The new EU Regulation will give the Commission wide-ranging powers to screen foreign direct investments likely to affect projects and programs of EU interest. This includes in particular projects and programs involving a substantial EU funding or established by EU legislation regarding critical infrastructure, critical technologies or critical inputs (e.g. Horizon 2020, Galileo & EGNOS or European Defence Industrial Development Programme). Since most critical infrastructure, notably cross-border projects, is subject to EU legislation and there is significant EU funding for many critical technologies, the Commission will in effect have the power to review or even influence the prohibition of a wide range of foreign direct investments. Once the Commission has received the information requested from the member state, the Commission would have in general 35 calendar days to submit its recommendation; the deadline may be longer if additional information is needed. At the conclusion of its review, the Commission would issue a recommendation to the member state in which the investment is planned or has been completed. Although the proposed EU Regulation states that the final decision rests with the member state concerned, the member state must "take utmost account" of the Commission's recommendation and must justify any decision not to comply with the issued recommendation. 

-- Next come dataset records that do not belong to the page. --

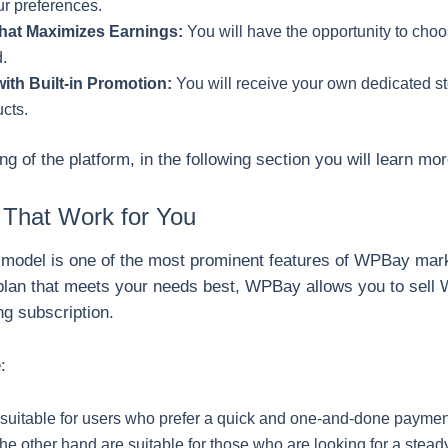
r preferences.
hat Maximizes Earnings:
You will have the opportunity to choo
d.
ith Built-in Promotion:
You will receive your own dedicated st
ucts.
 of the platform, in the following section you will learn mo
 That Work for You
model is one of the most prominent features of WPBay marke
plan that meets your needs best, WPBay allows you to sell 
ng subscription.
:
suitable for users who prefer a quick and one-and-done payme
he other hand are suitable for those who are looking for a stea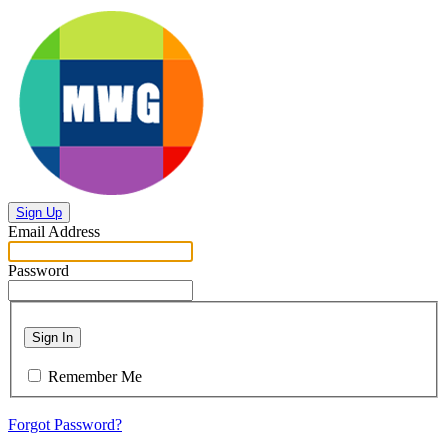
Sign Up
Email Address
Password
Sign In
Remember Me
Forgot Password?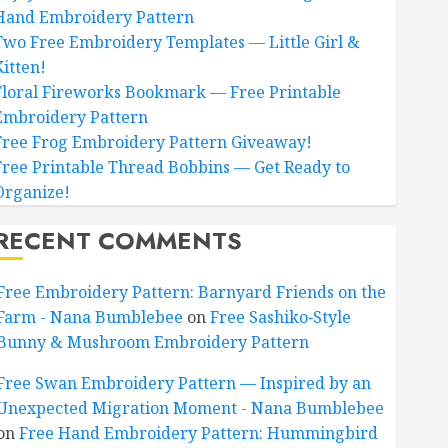
Hand Embroidery Pattern
Two Free Embroidery Templates — Little Girl &
Kitten!
Floral Fireworks Bookmark — Free Printable
Embroidery Pattern
Free Frog Embroidery Pattern Giveaway!
Free Printable Thread Bobbins — Get Ready to
Organize!
RECENT COMMENTS
Free Embroidery Pattern: Barnyard Friends on the
Farm - Nana Bumblebee
on
Free Sashiko‑Style
Bunny & Mushroom Embroidery Pattern
Free Swan Embroidery Pattern — Inspired by an
Unexpected Migration Moment - Nana Bumblebee
on
Free Hand Embroidery Pattern: Hummingbird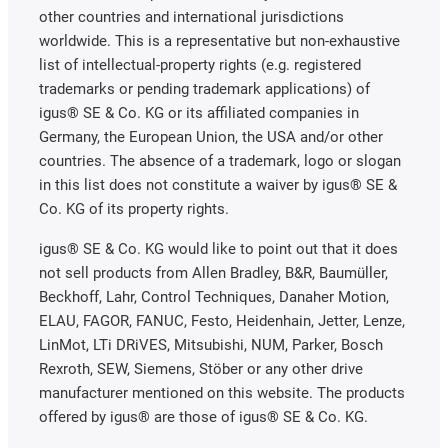
other countries and international jurisdictions
worldwide. This is a representative but non-exhaustive
list of intellectual-property rights (e.g. registered
trademarks or pending trademark applications) of
igus® SE & Co. KG or its affiliated companies in
Germany, the European Union, the USA and/or other
countries. The absence of a trademark, logo or slogan
in this list does not constitute a waiver by igus® SE &
Co. KG of its property rights.
igus® SE & Co. KG would like to point out that it does
not sell products from Allen Bradley, B&R, Baumüller,
Beckhoff, Lahr, Control Techniques, Danaher Motion,
ELAU, FAGOR, FANUC, Festo, Heidenhain, Jetter, Lenze,
LinMot, LTi DRiVES, Mitsubishi, NUM, Parker, Bosch
Rexroth, SEW, Siemens, Stöber or any other drive
manufacturer mentioned on this website. The products
offered by igus® are those of igus® SE & Co. KG.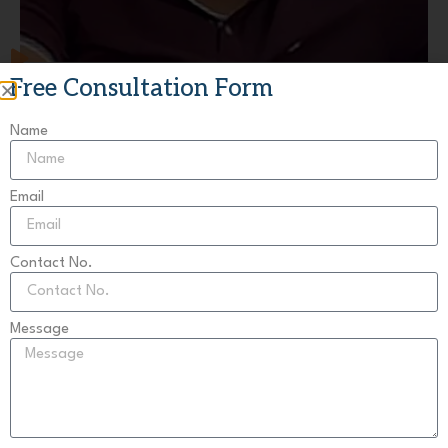
Free Consultation Form
Raman Singla
Chandigarh
Name
Email
Contact No.
Message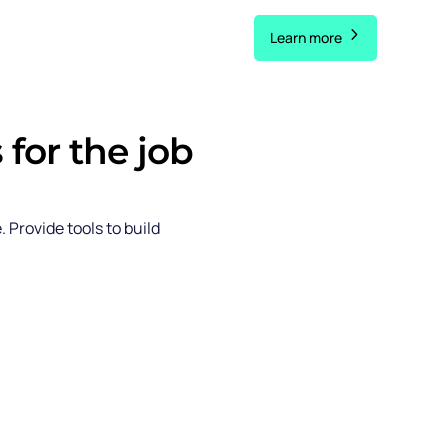
Learn more
 for the job
e. Provide
tools to build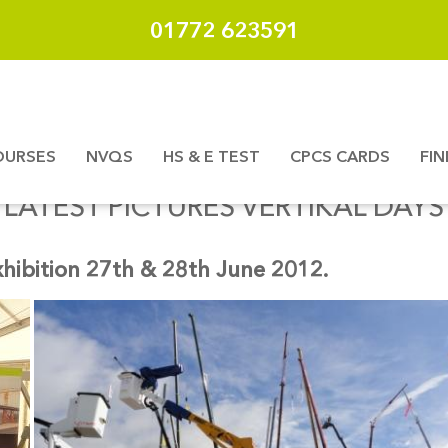
01772 623591
OURSES
NVQS
HS & E TEST
CPCS CARDS
FI
LATEST PICTURES VERTIKAL DAYS
xhibition 27th & 28th June 2012.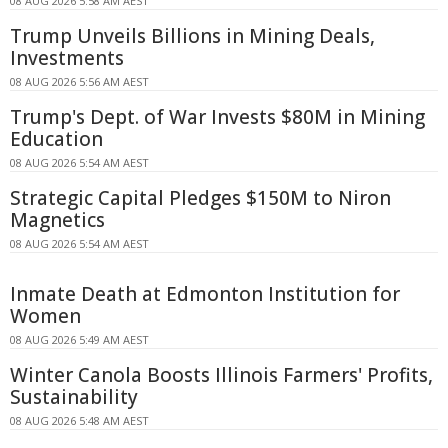
08 AUG 2026 5:58 AM AEST
Trump Unveils Billions in Mining Deals,
Investments
08 AUG 2026 5:56 AM AEST
Trump's Dept. of War Invests $80M in Mining
Education
08 AUG 2026 5:54 AM AEST
Strategic Capital Pledges $150M to Niron
Magnetics
08 AUG 2026 5:54 AM AEST
Inmate Death at Edmonton Institution for
Women
08 AUG 2026 5:49 AM AEST
Winter Canola Boosts Illinois Farmers' Profits,
Sustainability
08 AUG 2026 5:48 AM AEST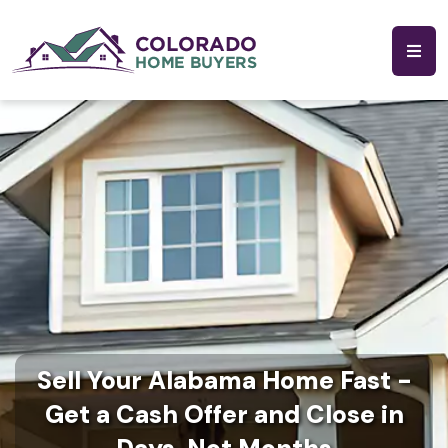
Sell Your Alabama Home Fast -
Get a Cash Offer and Close in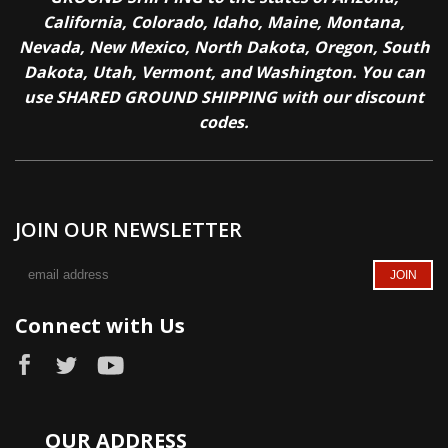
California, Colorado, Idaho, Maine, Montana,
Nevada, New Mexico, North Dakota, Oregon, South
Dakota, Utah, Vermont, and Washington. You can
use SHARED GROUND SHIPPING with our discount
codes.
JOIN OUR NEWSLETTER
Connect with Us
OUR ADDRESS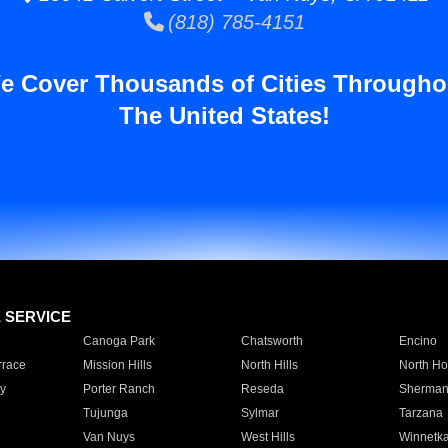
(818) 785-4151
e Cover Thousands of Cities Througho
The United States!
E SERVICE
Canoga Park
Chatsworth
Encino
rrace
Mission Hills
North Hills
North Ho
y
Porter Ranch
Reseda
Sherman
Tujunga
Sylmar
Tarzana
Van Nuys
West Hills
Winnetk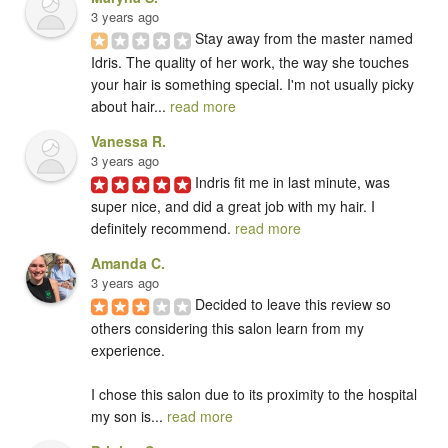
3 years ago
Stay away from the master named 
Idris. The quality of her work, the way she touches 
your hair is something special. I'm not usually picky 
about hair... 
read more
Vanessa R.
3 years ago
Indris fit me in last minute, was 
super nice, and did a great job with my hair. I 
definitely recommend. 
read more
Amanda C.
3 years ago
Decided to leave this review so 
others considering this salon learn from my 
experience.  

I chose this salon due to its proximity to the hospital 
my son is... 
read more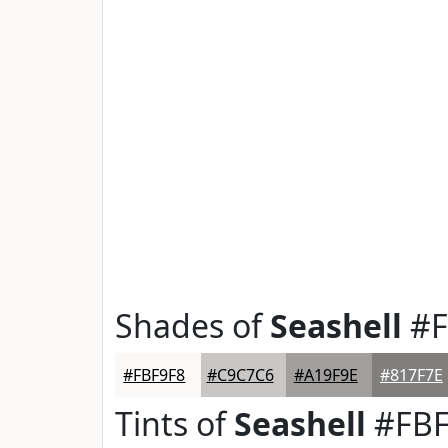
Shades of
Seashell
#F
#FBF9F8
#C9C7C6
#A19F9E
#817F7E
Tints of
Seashell
#FBF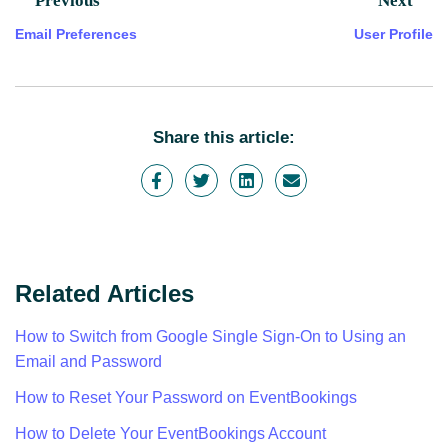
Previous
Next
Email Preferences
User Profile
Share this article:
Related Articles
How to Switch from Google Single Sign-On to Using an
Email and Password
How to Reset Your Password on EventBookings
How to Delete Your EventBookings Account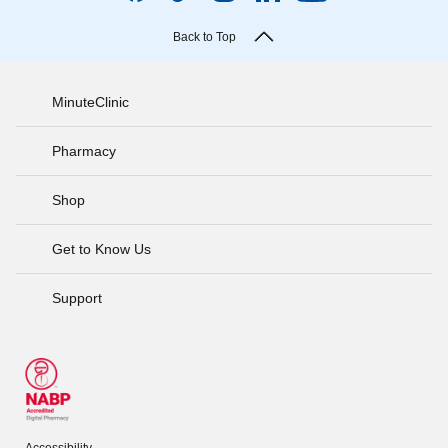
Back to Top
MinuteClinic
Pharmacy
Shop
Get to Know Us
Support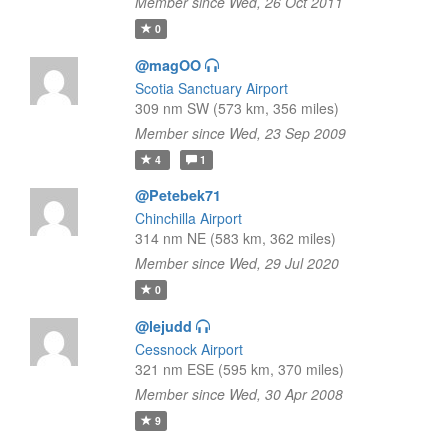
Member since Wed, 26 Oct 2011
0
@magOO
Scotia Sanctuary Airport
309 nm SW (573 km, 356 miles)
Member since Wed, 23 Sep 2009
4
1
@Petebek71
Chinchilla Airport
314 nm NE (583 km, 362 miles)
Member since Wed, 29 Jul 2020
0
@lejudd
Cessnock Airport
321 nm ESE (595 km, 370 miles)
Member since Wed, 30 Apr 2008
9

The new EU Regulation also provides for a "cooperation mechanism" between the Commission and the member states in national screening procedures as well as in cases where a foreign direct investment is not undergoing screening but a member state considers that this investment is likely to affect its security or public order or where the Commission considers that the investment is likely to affect the security or public order in more than one member state. In such cases, the Commission is empowered to issue an opinion and other member states may provide comments. In general, comments or opinions have to be addressed to the member state where the foreign direct investment is planned or has been completed no later than 35 calendar days after receipt of certain relevant information; other deadlines are possible in certain exceptional cases and constellations where additional information is needed. 

Besides, the new EU Regulation encourages member states to set up a screening mechanism with respect to foreign direct investments taking into account the functioning, experiences and best practices of mechanisms already in place. However, the decision whether to set up such screening mechanism, or to screen a particular foreign direct investment remains the sole responsibility of the member state concerned.

The upcoming cooperation mechanism between member states and the Commission as well as the Commission's powers to screen foreign direct investments likely to affect projects and programs of EU interest will require additional time and resources in M&A transactions.Foreign Direct Investments in Germany but also in other member states will become even more complex and will have to be prepared very carefully.